Michael Löwy: Não sou especialista em infectologia ou epidemiologia, portanto, não posso dizer muito sobre isso, a não ser que as teorias da conspiração são mais um truque das figuras mais reacionárias do sistema (Trump, Bolsonaro) para distrair a opinião pública das questões reais. A questão número um é, naturalmente, a destruição, por todos os governos neoliberais, dos sistemas públicos de saúde, ao fecharem hospitais, recusarem a contratar médicos e enfermeiros, levando a uma situação desastrosa quando o vírus chegou. Criminosos como Trump e Bolsonaro estão dispostos a ter milhões de mortos em seus países, dando prioridade à continuação da atividade econômica capitalista, a qualquer preço.
A insustentabilidade do capitalismo emerge cada vez mais acentuadamente com os processos de destruição que surgem.
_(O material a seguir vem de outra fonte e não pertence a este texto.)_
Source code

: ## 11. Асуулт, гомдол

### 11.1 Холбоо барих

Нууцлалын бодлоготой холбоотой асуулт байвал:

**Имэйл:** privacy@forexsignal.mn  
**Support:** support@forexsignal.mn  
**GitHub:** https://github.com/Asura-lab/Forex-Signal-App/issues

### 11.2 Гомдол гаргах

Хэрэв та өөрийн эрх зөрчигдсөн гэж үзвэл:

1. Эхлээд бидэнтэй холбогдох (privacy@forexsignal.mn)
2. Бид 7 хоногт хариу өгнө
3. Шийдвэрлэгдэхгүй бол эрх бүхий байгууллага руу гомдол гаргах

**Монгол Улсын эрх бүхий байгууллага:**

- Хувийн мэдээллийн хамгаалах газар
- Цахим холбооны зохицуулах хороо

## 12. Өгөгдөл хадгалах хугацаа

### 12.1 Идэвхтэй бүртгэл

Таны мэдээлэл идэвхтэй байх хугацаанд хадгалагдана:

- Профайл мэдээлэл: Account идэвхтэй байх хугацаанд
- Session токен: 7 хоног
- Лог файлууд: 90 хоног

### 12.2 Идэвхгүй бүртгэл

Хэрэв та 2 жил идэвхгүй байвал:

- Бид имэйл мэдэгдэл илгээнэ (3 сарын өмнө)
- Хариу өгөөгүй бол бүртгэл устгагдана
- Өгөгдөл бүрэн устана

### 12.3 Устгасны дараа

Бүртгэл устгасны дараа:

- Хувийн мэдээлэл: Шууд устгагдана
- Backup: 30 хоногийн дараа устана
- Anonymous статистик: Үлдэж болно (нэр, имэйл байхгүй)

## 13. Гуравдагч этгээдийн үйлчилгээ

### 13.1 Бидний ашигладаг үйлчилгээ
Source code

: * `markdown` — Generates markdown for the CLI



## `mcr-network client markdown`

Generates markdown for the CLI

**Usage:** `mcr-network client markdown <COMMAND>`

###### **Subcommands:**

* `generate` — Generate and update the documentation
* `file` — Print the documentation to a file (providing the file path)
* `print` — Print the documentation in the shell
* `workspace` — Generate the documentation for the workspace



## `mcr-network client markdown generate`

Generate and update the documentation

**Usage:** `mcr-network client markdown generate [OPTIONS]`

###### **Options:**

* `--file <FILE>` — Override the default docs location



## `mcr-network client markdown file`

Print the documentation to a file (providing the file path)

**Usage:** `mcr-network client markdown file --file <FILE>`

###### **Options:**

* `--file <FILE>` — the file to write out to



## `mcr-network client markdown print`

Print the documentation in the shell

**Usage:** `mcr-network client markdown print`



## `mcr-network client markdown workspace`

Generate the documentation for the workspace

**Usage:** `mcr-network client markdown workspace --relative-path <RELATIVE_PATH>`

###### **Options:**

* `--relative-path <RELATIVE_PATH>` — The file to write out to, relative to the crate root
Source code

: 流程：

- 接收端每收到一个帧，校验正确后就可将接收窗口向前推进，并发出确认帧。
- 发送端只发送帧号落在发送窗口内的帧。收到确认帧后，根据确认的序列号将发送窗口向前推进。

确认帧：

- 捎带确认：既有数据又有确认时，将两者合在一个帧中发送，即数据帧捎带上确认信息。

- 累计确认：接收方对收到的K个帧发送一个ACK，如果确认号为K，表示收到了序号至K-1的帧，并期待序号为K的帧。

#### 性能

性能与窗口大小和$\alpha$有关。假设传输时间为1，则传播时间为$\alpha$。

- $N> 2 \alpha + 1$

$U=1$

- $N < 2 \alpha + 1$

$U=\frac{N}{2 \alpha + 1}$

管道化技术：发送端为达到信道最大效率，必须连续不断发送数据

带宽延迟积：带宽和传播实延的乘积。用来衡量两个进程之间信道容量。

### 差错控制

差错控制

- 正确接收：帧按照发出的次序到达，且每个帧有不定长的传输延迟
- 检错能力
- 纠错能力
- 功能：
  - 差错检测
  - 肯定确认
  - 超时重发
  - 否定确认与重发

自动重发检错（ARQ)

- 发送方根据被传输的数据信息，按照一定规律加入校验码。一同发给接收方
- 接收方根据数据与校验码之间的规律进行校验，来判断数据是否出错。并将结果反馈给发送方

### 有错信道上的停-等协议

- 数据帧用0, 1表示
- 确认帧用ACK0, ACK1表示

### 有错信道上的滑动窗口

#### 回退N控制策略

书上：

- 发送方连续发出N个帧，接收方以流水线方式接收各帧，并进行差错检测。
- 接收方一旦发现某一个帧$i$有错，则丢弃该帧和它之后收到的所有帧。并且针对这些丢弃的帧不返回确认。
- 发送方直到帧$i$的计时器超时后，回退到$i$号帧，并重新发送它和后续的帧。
Como é possível a construção de uma nova sociedade com uma perspectiva ecológica marxista?
Michael Löwy: O capitalismo não é apenas um sistema insustentável: é um sistema destrutivo, levando o planeta, e portanto a humanidade, a uma catástrofe sem precedentes na história: aquecimento global, aumento da temperatura a níveis insuportáveis, derretimento das calotas glaciares, elevação do nível do mar - com o desaparecimento de Amsterdam, Veneza, Nova York ou Hong-Kong - e ressecamento dos rios.
Do nosso ponto de vista marxista, só uma revolução antissistêmica, rompendo com as leis de ferro do capitalismo, pode abrir caminho para uma nova sociedade, uma civilização ecossocialista, baseada em valores de solidariedade, liberdade, democracia e respeito à Mãe Terra. Será isso possível antes que seja tarde demais? Não sabemos... Mas, como dizia Bertolt Brecht: “Aqueles que lutam podem perder, mas aqueles que não lutam já perderam”.